***** RECORDS SUPPLIED

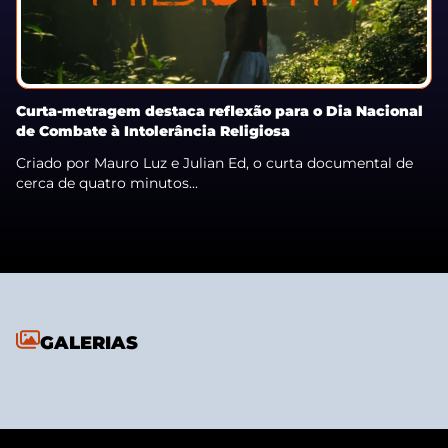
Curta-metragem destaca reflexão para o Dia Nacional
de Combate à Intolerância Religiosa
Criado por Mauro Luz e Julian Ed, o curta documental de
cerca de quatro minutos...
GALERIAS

**********
***** RECORDS SUPPLIED

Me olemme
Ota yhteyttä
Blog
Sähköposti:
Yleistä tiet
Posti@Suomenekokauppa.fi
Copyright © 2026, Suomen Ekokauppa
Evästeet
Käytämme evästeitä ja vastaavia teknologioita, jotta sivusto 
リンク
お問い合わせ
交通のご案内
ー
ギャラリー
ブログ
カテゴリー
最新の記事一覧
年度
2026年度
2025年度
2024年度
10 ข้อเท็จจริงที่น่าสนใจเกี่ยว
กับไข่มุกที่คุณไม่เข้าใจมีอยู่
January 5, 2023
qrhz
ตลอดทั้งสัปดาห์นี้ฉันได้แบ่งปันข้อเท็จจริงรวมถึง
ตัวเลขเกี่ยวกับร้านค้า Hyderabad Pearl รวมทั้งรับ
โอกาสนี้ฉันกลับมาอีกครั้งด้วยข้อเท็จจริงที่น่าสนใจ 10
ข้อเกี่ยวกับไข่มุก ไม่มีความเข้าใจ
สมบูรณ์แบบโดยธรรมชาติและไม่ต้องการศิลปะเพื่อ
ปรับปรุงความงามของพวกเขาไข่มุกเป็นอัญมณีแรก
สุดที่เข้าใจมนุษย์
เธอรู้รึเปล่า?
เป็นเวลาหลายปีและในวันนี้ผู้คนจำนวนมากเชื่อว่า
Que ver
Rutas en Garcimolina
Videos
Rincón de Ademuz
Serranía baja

**********

WHAT IS BEING ASKED: Take the records above and return, word for word, only the lines that fall from the line with "Ota yhteyttä" to the line with "10 ข้อเท็จจริงที่น่าสนใจเกี่ยว", both of them included.

ANSWER TO THE PROBLEM:
Ota yhteyttä
Blog
Sähköposti:
Yleistä tiet
Posti@Suomenekokauppa.fi
Copyright © 2026, Suomen Ekokauppa
Evästeet
Käytämme evästeitä ja vastaavia teknologioita, jotta sivusto 
リンク
お問い合わせ
交通のご案内
ー
ギャラリー
ブログ
カテゴリー
最新の記事一覧
年度
2026年度
2025年度
2024年度
10 ข้อเท็จจริงที่น่าสนใจเกี่ยว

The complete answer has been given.